The amount of money that needs to be saved to ensure a comfortable and financially secure retirement can differ from person to person based on a handful of variables, e.g. desired old-age lifestyle, planned retirement age, etc. However, one thing that does hold true for all retirement savers is that the sooner they can start tucking money away the better. For example, a study from Boston College’s Center for Retirement Research (CRR) estimated that a medium earner in America who did not start saving until the age of 45 would have to set aside 27 percent of his or her annual salary in order to retire at 65 and still attain a 70 percent income replacement ratio. The required savings rate was just 10 percent for middle income workers who began saving at age 25.

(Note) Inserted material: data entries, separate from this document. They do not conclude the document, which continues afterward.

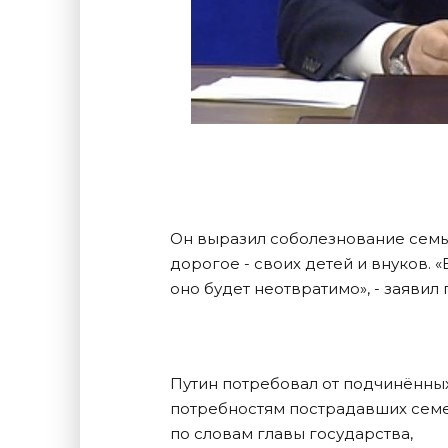
Он выразил соболезнование семья
дорогое - своих детей и внуков. 
оно будет неотвратимо», - заявил
Путин потребовал от подчинённых
потребностям пострадавших семей
по словам главы государства,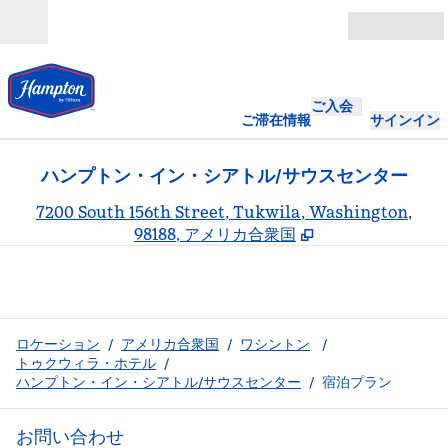
コンテンツに移動
営業時間
ご入会
ご滞在情報
サインイン
ハンプトン・イン・シアトル/サウスセンター
,
7200 South 156th Street, Tukwila, Washington,
98188, アメリカ合衆国
ロケーション
/
アメリカ合衆国
/
ワシントン
/
トゥクウィラ・ホテル
/
ハンプトン・イン・シアトル/サウスセンター
/
宿泊プラン
お問い合わせ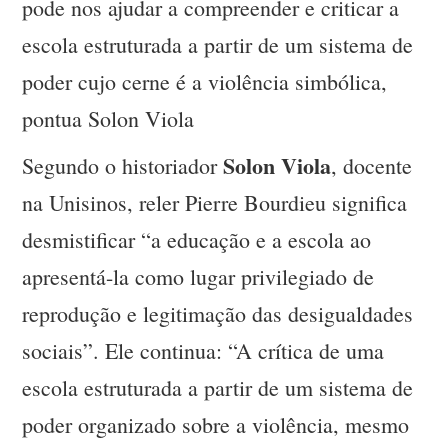
pode nos ajudar a compreender e criticar a
escola estruturada a partir de um sistema de
poder cujo cerne é a violência simbólica,
pontua Solon Viola
Solon Viola
Segundo o historiador
, docente
na Unisinos, reler Pierre Bourdieu significa
desmistificar “a educação e a escola ao
apresentá-la como lugar privilegiado de
reprodução e legitimação das desigualdades
sociais”. Ele continua: “A crítica de uma
escola estruturada a partir de um sistema de
poder organizado sobre a violência, mesmo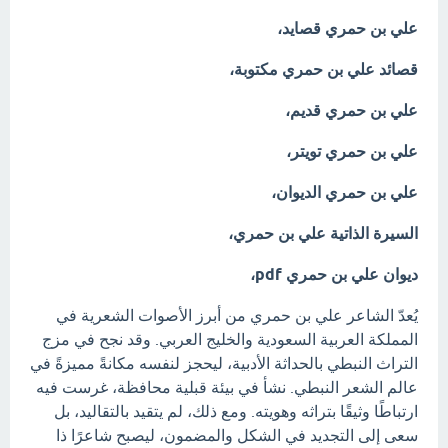
علي بن حمري قصايد،
قصائد علي بن حمري مكتوبة،
علي بن حمري قديم،
علي بن حمري تويتر،
علي بن حمري الديوان،
السيرة الذاتية علي بن حمري،
ديوان علي بن حمري pdf،
يُعدّ الشاعر علي بن حمري من أبرز الأصوات الشعرية في
المملكة العربية السعودية والخليج العربي. وقد نجح في مزج
التراث النبطي بالحداثة الأدبية، ليحجز لنفسه مكانةً مميزةً في
عالم الشعر النبطي. نشأ في بيئة قبلية محافظة، غرست فيه
ارتباطًا وثيقًا بتراثه وهويته. ومع ذلك، لم يتقيد بالتقاليد، بل
سعى إلى التجديد في الشكل والمضمون، ليصبح شاعرًا ذا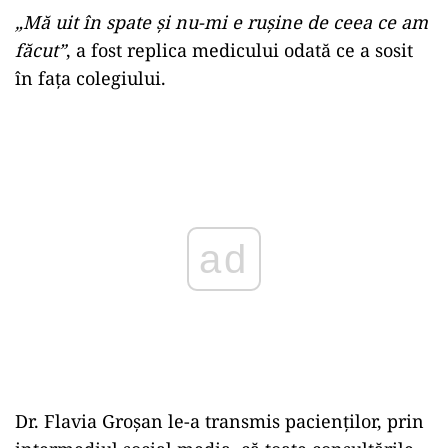
„Mă uit în spate şi nu-mi e ruşine de ceea ce am
făcut”
, a fost replica medicului odată ce a sosit
în fața colegiului.
ad
Dr. Flavia Groșan le-a transmis pacienților, prin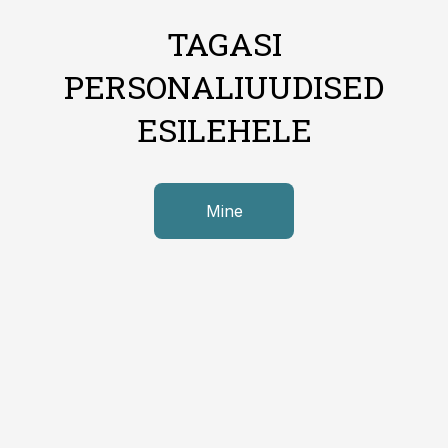
TAGASI
PERSONALIUUDISED
ESILEHELE
Mine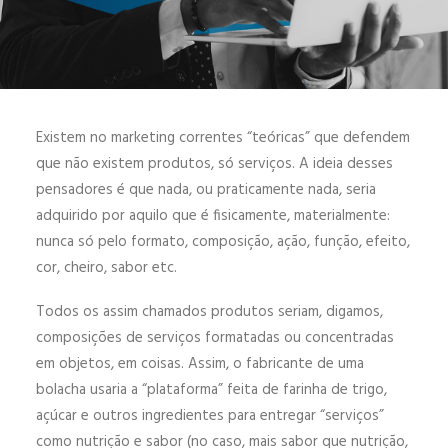
ENGLISH
ESPAÑOL
Existem no marketing correntes “teóricas” que defendem
que não existem produtos, só serviços. A ideia desses
pensadores é que nada, ou praticamente nada, seria
adquirido por aquilo que é fisicamente, materialmente:
nunca só pelo formato, composição, ação, função, efeito,
cor, cheiro, sabor etc.
Todos os assim chamados produtos seriam, digamos,
composições de serviços formatadas ou concentradas
em objetos, em coisas. Assim, o fabricante de uma
bolacha usaria a “plataforma” feita de farinha de trigo,
açúcar e outros ingredientes para entregar “serviços”
como nutrição e sabor (no caso, mais sabor que nutrição,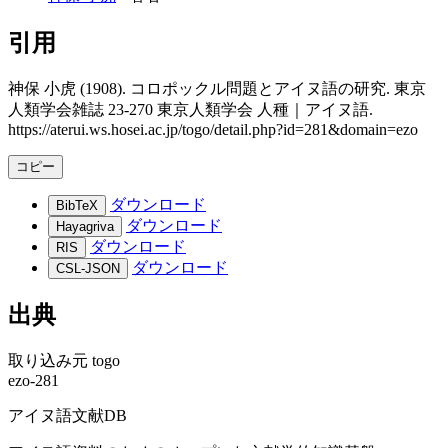
引用
神保 小虎 (1908). コロポックル問題とアイヌ語の研究. 東京
人類学会雑誌 23-270 東京人類学会 人種｜アイヌ語.
https://aterui.ws.hosei.ac.jp/togo/detail.php?id=281&domain=ezo
コピー
ダウンロード
BibTeX
ダウンロード
Hayagriva
ダウンロード
RIS
ダウンロード
CSL-JSON
出典
取り込み元
togo
ezo-281
アイヌ語文献DB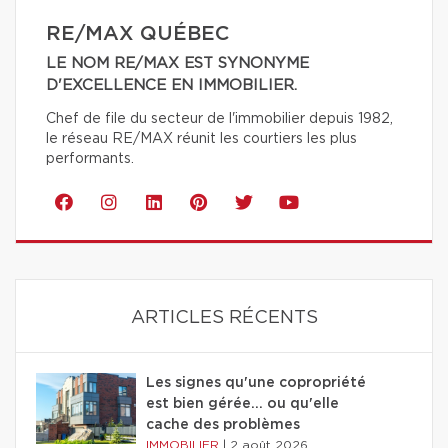
RE/MAX QUÉBEC
LE NOM RE/MAX EST SYNONYME
D'EXCELLENCE EN IMMOBILIER.
Chef de file du secteur de l'immobilier depuis 1982,
le réseau RE/MAX réunit les courtiers les plus
performants.
ARTICLES RÉCENTS
Les signes qu'une copropriété
est bien gérée… ou qu'elle
cache des problèmes
IMMOBILIER
|
2 août 2026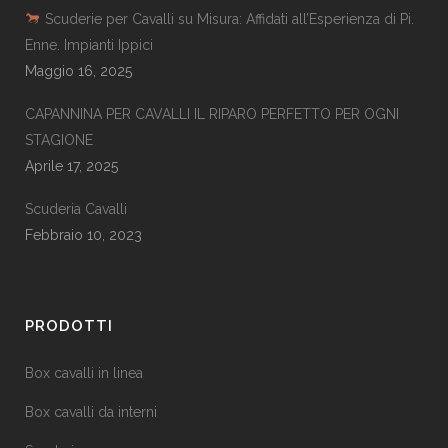
Scuderie per Cavalli su Misura: Affidati all’Esperienza di Pi.
Enne. Impianti Ippici
Maggio 16, 2025
CAPANNINA PER CAVALLI IL RIPARO PERFETTO PER OGNI
STAGIONE
Aprile 17, 2025
Scuderia Cavalli
Febbraio 10, 2023
PRODOTTI
Box cavalli in linea
Box cavalli da interni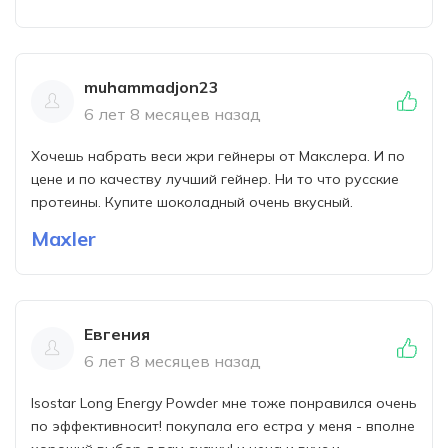
muhammadjon23
6 лет 8 месяцев назад
Хочешь набрать веси жри гейнеры от Макслера. И по
цене и по качеству лучший гейнер. Ни то что русские
протеины. Купите шоколадный очень вкусный.
Maxler
Евгения
6 лет 8 месяцев назад
Isostar Long Energy Powder мне тоже понравился очень
по эффективносит! покупала его естра у меня - вполне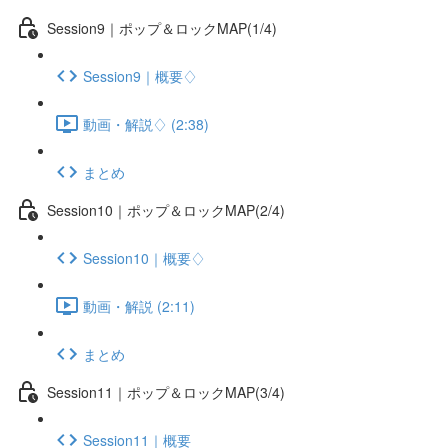
Session9｜ポップ＆ロックMAP(1/4)
Session9｜概要♢
動画・解説♢ (2:38)
まとめ
Session10｜ポップ＆ロックMAP(2/4)
Session10｜概要♢
動画・解説 (2:11)
まとめ
Session11｜ポップ＆ロックMAP(3/4)
Session11｜概要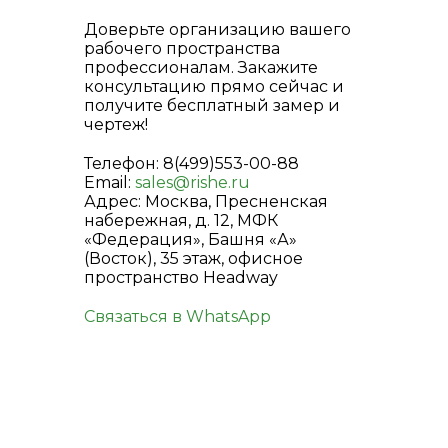
Доверьте организацию вашего
рабочего пространства
профессионалам. Закажите
консультацию прямо сейчас и
получите бесплатный замер и
чертеж!
Телефон: 8(499)553-00-88
Email:
sales@rishe.ru
Адрес: Москва, Пресненская
набережная, д. 12, МФК
«Федерация», Башня «А»
(Восток), 35 этаж, офисное
пространство Headway
Связаться в WhatsApp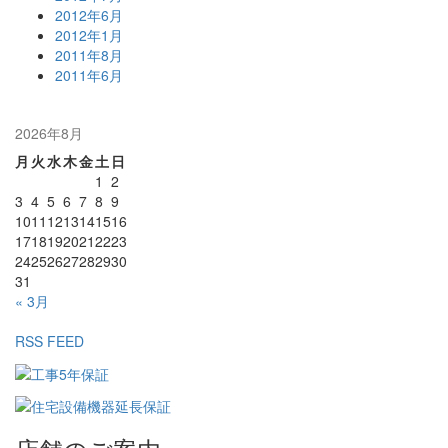
2012年6月
2012年1月
2011年8月
2011年6月
2026年8月
月
火
水
木
金
土
日
1
2
3
4
5
6
7
8
9
10
11
12
13
14
15
16
17
18
19
20
21
22
23
24
25
26
27
28
29
30
31
« 3月
RSS FEED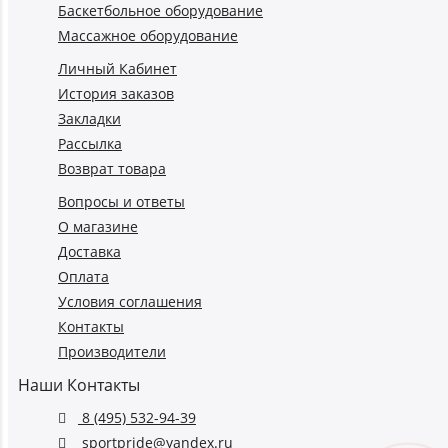
Баскетбольное оборудование
Массажное оборудование
Личный Кабинет
История заказов
Закладки
Рассылка
Возврат товара
Вопросы и ответы
О магазине
Доставка
Оплата
Условия соглашения
Контакты
Производители
Наши Контакты
8 (495) 532-94-39
sportpride@yandex.ru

Similarly, a Financial Engines study calculated that a hypothetical 40-year-old would have to save more than 16 percent of his or her salary each year in order to have close to $500,000 by age 65, while individuals who started at age 25 would only have to set aside 6 percent of their income annually. If people do start saving for retirement early on in their working career, then a recent report from the Plan Sponsor Council of America (PSCA) suggests that many Americans are well on their way to achieving that $500,000 nest egg and perhaps even surpassing it. Indeed, the average contribution rate for employees participating in 401(k) plans in 2015 (most current data available) was 6.8 percent of gross annual pay, up from 6.5 percent in 2014.
Employers are doing more to help workers achieve their retirement goals as well because the average company contribution to 401(k) plans was 3.8 percent in 2015, an increase from 3.2 percent in 2014 and likely a response to a tightening labor market. It is also encouraging to see that 81.9 percent of 401(k)-eligible employees made contributions to their plan in 2015, a five percentage point rebound from 2010. Greater adoption of automatic enrollment has likely contributed to these positive trends, along with the large gains in the number of sponsors setting their default deferral rate above 3 percent and incorporating automatic escalation. Hattie Greenan, PSCA director of research and communication, added that “by designing plans that include features such as automatic enrollment and options such as target date funds and Roth 401(k), plan sponsors are helping to advance the interests of all participants and grow America's retirement savings.”